For the first time in Michigan, a diseased kidney has been surgically removed at Henry Ford Hospital using highly sophisticated 3D robotics through a single incision.
"We made several improvements in the technique that could allow us to perform this type of procedure routinely," says Craig Rogers, M.D., Henry Ford's director of robotic renal surgery. He performed the delicate operation last week using the da Vinci Surgical System, which has already been used in thousands of successful surgeries for complete and partial removal of diseased prostates.
The kidney, damaged by four tumors, was extracted through an incision of about three inches near the patient's navel of a 50-year-old patient during a complex minimally invasive robotic procedure that lasted approximately 2.5 hours.
The procedure takes its name in part from its minimally invasive approach: SIRS or Single Incision Robotic Surgery.
"We traditionally try to save the kidney for smaller tumors, performing a robotic partial nephrectomy", says Dr. Rogers. "For larger tumors, however, patients would get a very large incision on their side. Now, we can remove kidneys with cancer through a single three- inch incision near the patient's belly button."
The potential benefits to performing the SIRS nephrectomy are improved cosmetics, quicker recovery times, less scarring and blood loss.
Dr. Rogers and his colleagues have also pioneered robotic surgery for smaller kidney tumors, allowing them to perform a partial nephrectomy to remove tumors that might otherwise require total kidney removal or a large open incision. While these procedures are considered revolutionary because they preserve the healthy portion of the kidney and shorten recovery time, they are not practical for patients with large tumors.
"I think this is going to be a big advance for having to remove the entire kidney because of large kidney tumors. This could be a great improvement over traditional open and laparoscopic surgeries." Henry Ford doctors have performed more than 130 robotic kidney surgeries using four or five incisions of less than one inch.

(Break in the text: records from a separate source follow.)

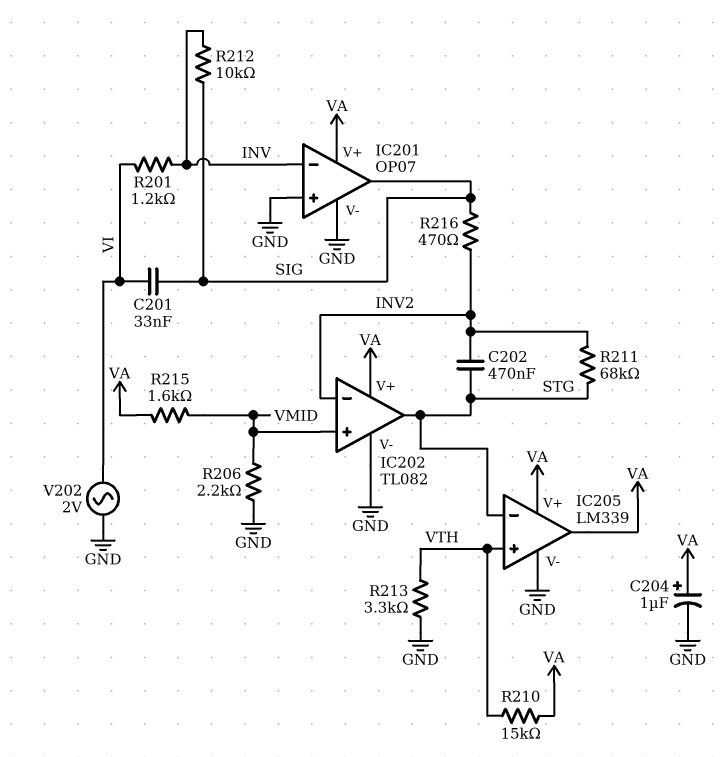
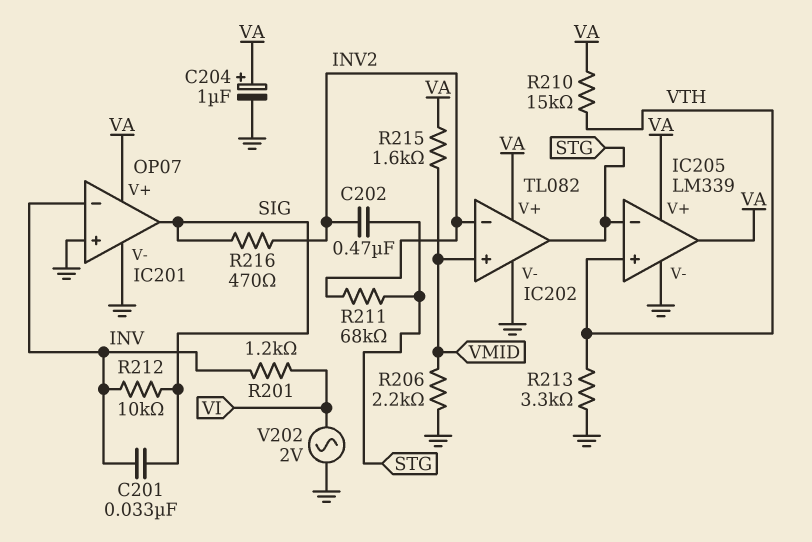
C201: 33nF (SIG, VI) -> 33nF (INV, SIG)

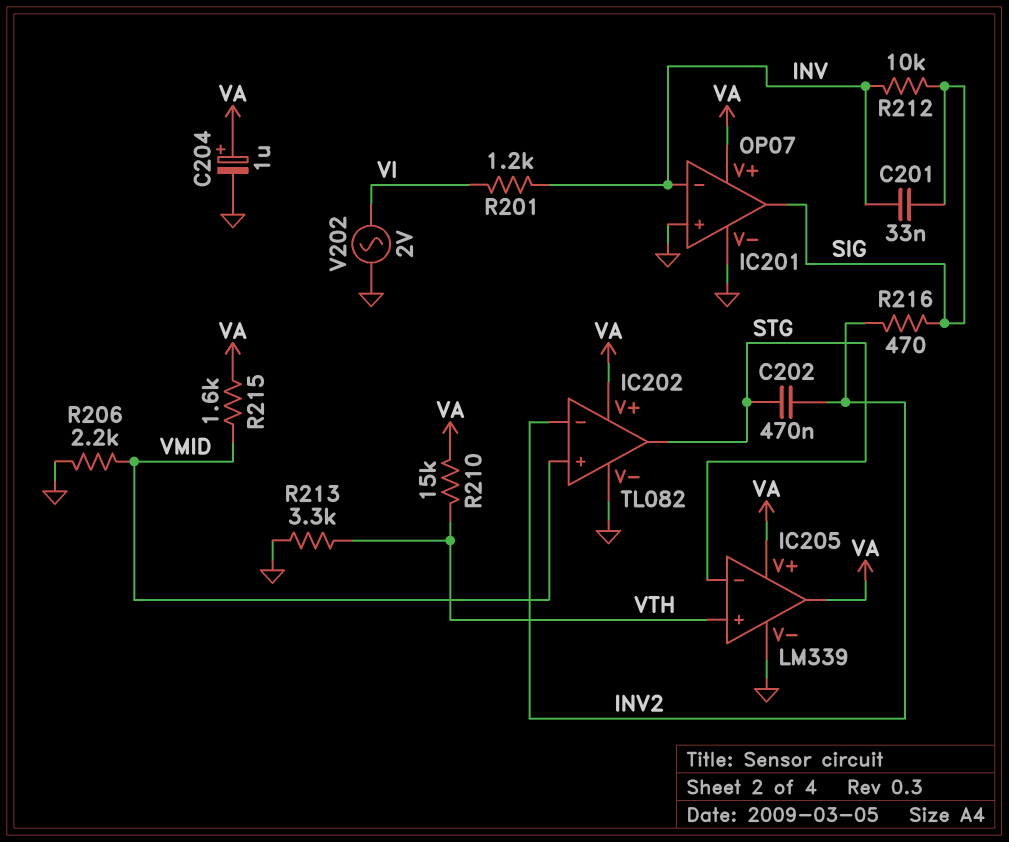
R211: 68k (INV2, STG) -> none

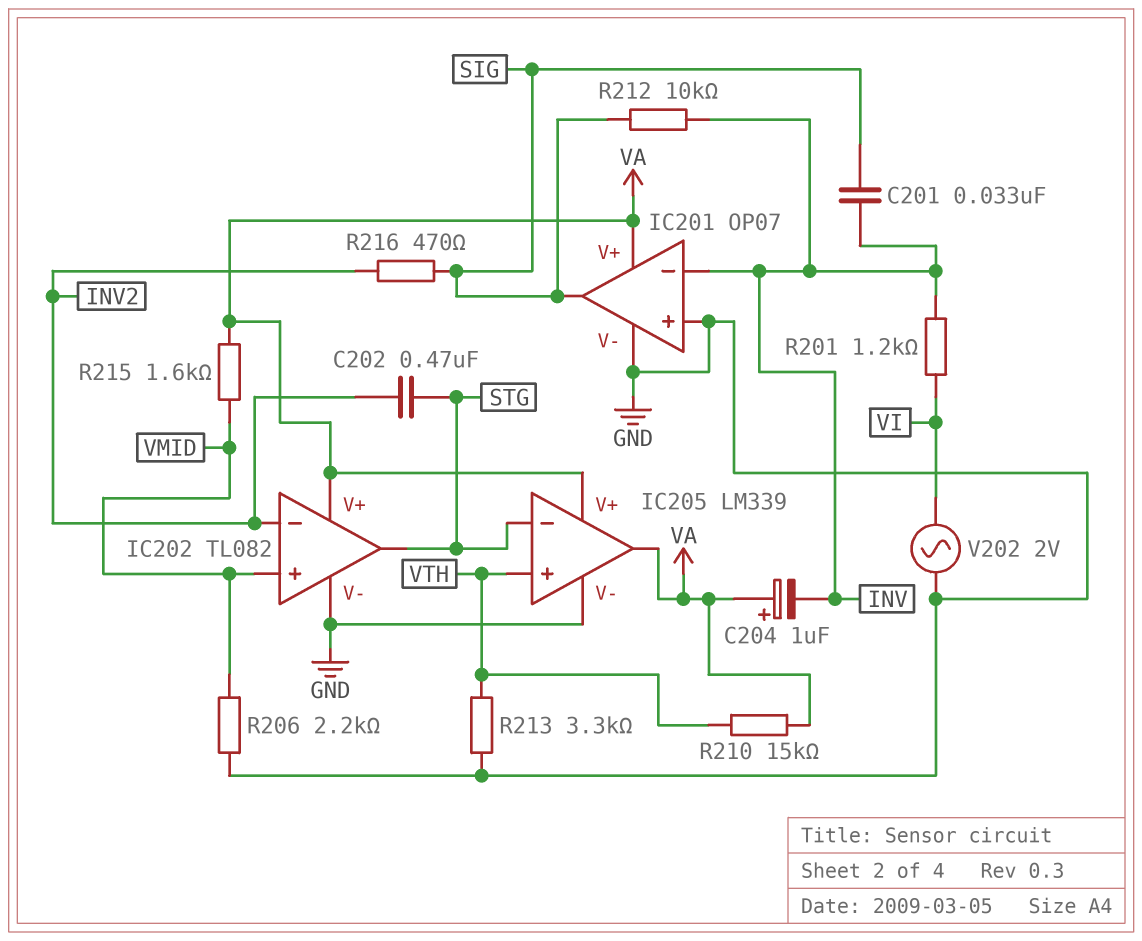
C204: 1uF (plus VA, minus GND) -> 1uF (plus VA, minus INV)

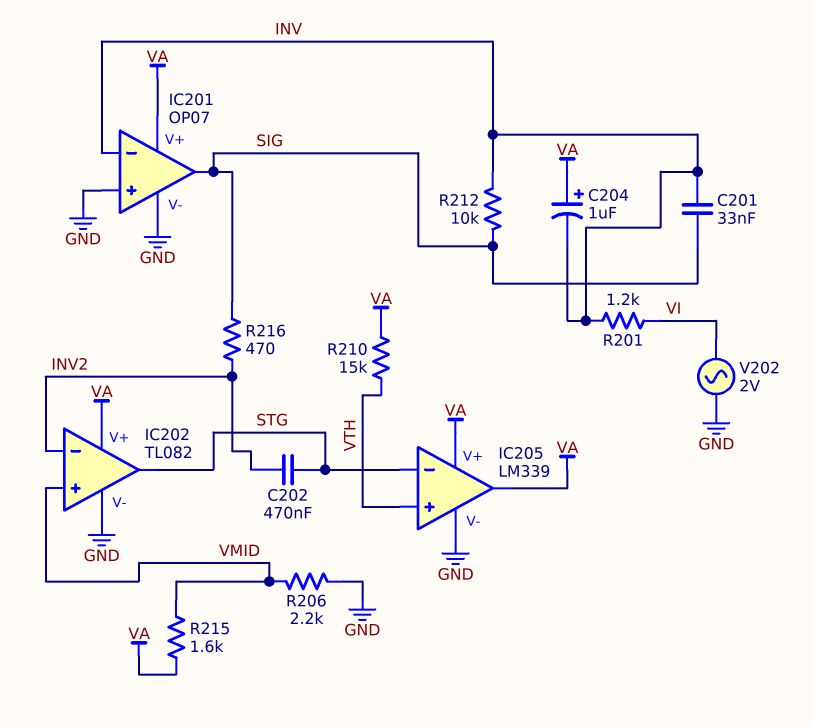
R213: 3.3k (GND, VTH) -> none

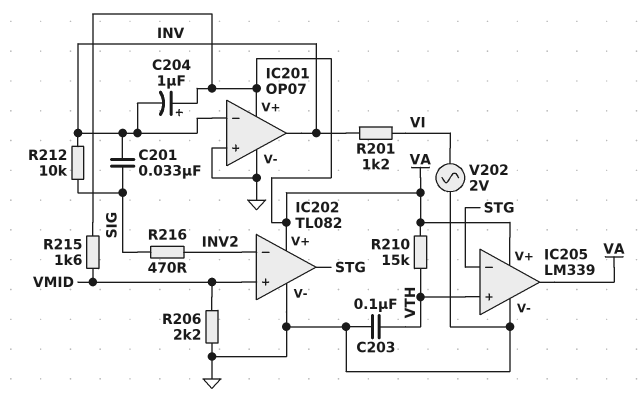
C202: 470nF (INV2, STG) -> none
C203: none -> 100nF (GND, VTH)
IC201 pin out: SIG -> INV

When Henry Ford doctors perform robotic surgery with the da Vinci system, a camera and small robotic instruments are inserted through small incisions and controlled by the surgeon from a nearby console machine.
In the SIRS procedure, Dr. Rogers inserts the robotic arms through a single incision near the belly button, and sits at a nearby machine controlling the robot throughout the operation.

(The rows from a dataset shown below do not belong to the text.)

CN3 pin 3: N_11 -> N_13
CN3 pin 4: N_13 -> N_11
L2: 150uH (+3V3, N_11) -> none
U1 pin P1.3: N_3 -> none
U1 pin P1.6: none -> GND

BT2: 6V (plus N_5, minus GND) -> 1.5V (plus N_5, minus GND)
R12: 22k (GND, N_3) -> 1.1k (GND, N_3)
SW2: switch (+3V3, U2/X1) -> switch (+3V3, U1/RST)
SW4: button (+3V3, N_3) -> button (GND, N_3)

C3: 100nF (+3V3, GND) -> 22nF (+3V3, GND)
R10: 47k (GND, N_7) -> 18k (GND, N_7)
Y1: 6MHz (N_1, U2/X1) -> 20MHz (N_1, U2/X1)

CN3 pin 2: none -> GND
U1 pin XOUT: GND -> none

"I control every movement made by the robotic arms," says Dr. Rogers. "The robotic instruments are like having my hands inside the body."
Working through the single small incision, the robot-assisted surgeon inflates the abdomen; moves the large intestine aside to reach the kidney; clips or ties off the vein and artery that take blood to and from the kidney; detaches the rest of the kidney, and removes it.
Kidney cancer is diagnosed in approximately 55,000 people a year and the most common treatment option is an open surgery with a large incision about a foot long. Surgeons sometimes must remove a rib, and they must go through muscle to remove the kidney. Recovery can be up to two months with a weeklong hospital stay.
Besides cancer patients, candidates for SIRS nephrectomy include those with nonfunctioning kidneys due to blockage, stones, or congenital abnormalities.
This week's innovative and successful kidney procedure comes after Henry Ford has established itself as the leading facility worldwide for robot-assisted surgical treatment of prostate cancer. More than 4,000 such procedures have been performed by Henry Ford surgeons since 2001.
"We think we'll see the same advantages with robotic kidney surgery as we have with robotic prostatectomy," says Dr. Rogers.